▸ **Text provided**:
● ● ● ●

Fantasized success and a seemingly endless marketing budget have made marketers around the world
envious of Barbie. Blonde hair, Malibu Ken, the dreamhouse and pink corvette – like Barbie, the ideas
were limitless and the marketing team behind the brand absolutely smashed it!
For most business-to-business (B2B) marketers on a cotton candy budget, the idea of having millions
upon millions to spend on collaborations, takeovers and immersive experiences is far from scope. Sure,
we’ve seen large investments at conferences, but after four days locked in a Vegas showroom floor, it’s
done, and the experience is forgotten, only to be outdone at next week’s event.
The 360-degree marketing approach by the Barbie marketers had me wondering, what have we
forgotten in our marketing toolkit that needs to be revived for success? So, I connected with my peers in
the marketing community and here’s what we uncovered.

1. I’m a Barbie Girl, in a Barbie World

Immersive experiences, pop-ups, installations – For Barbie
this happened globally during Warner Brother’s “Operation Barbie Summer” including Zara in
Paris, a Malibu Dreamhouse in California, and the 3D ad placed in front of Dubai’s Burj Khalifa.
“The reality is, if this had been done without flair and nostalgia, the campaign could have
backfired,” said Aimee Peters, Regional Head of Brand, Partnerships and Wholesale Marketing,
MENAT, HSBC.
For B2B it doesn’t have to be physical, it can be in the metaverse or a virtual event, take your
clients on an experience in your unique world. The key is to make it special, tailor it for your
client, understand their needs and how you can connect with them on an experiential level – a
moment for everyone to remember.


2. Imagination, life is your creation

Collaborations and partnerships galore – Warner Bros. and
Mattel did not keep the list short with an impressive list of 100+ partnerships, including Xbox,
Progressive, Beis Luggage, Pinkberry, Aldo Shoes and many more. Often we forget about the
partnership abilities and the weight that a partnership can take off the bottom line of your
marketing spend. Many organizations like Microsoft, Cisco and Amazon, have partnership
programs with plug and play marketing campaigns ready for the taking.
My advice here is to align with partners that make sense with your business, and also secure
connections to both new and existing clients. Don’t be afraid to build something new, exciting,
and different together.
“These opportunities can become cultural melting pots and allow entities with overlapping
participants to create new bonding moments,” said Tara Spalding, interim CEO, Kinect Capital.
We invest in building shared programs with other organizations because its more efficient and
further reaching.”

3. Come on Barbie, let’s go party

Build the hype train or ride the hype train – In the words of
Tom Goodwin, “Here’s what Marketers can learn from Barbie’s Marketing. 1. Start with 99%
brand awareness, 2. Do whatever you want.”

● ● ● ●

▸ **Source data**:
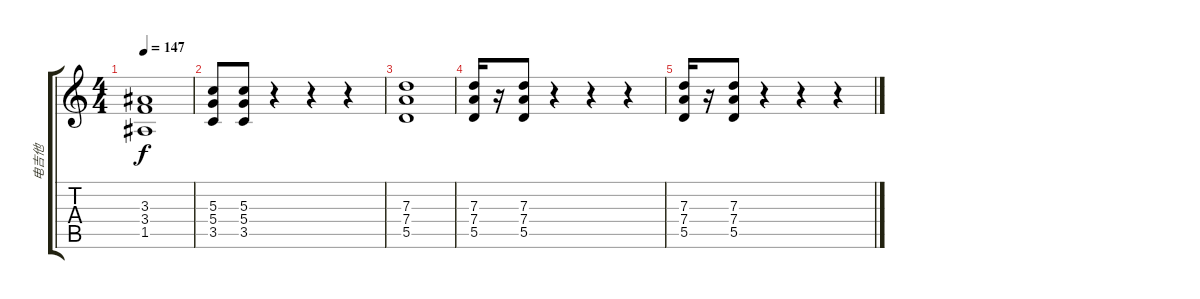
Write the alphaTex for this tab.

● ● ● ●

▸ **What this exercise asks**:
a - Using the article on Barbie's marketing, answer each question:
(i) Where was the 3D ad placed?
(ii) How many partnerships did Warner Bros. and Mattel have?
(iii) What position does Tara Spalding hold?
b - Do these statements agree with the article on Barbie's marketing? Give yes or no for each, and quote the words that decide it.
(i) Aimee Peters works for HSBC.
(ii) B2B experiences must be physical.
(iii) Microsoft, Cisco and Amazon have partnership programs.
The lines aren't needed here.

▸ **Exercise results**:
a -
(i) In front of Dubai's Burj Khalifa.
(ii) More than 100.
(iii) Interim CEO of Kinect Capital.

b -
(i) Yes: "Aimee Peters, Regional Head of Brand, Partnerships and Wholesale Marketing, MENAT, HSBC"
(ii) No: "For B2B it doesn’t have to be physical"
(iii) Yes: "Many organizations like Microsoft, Cisco and Amazon, have partnership programs"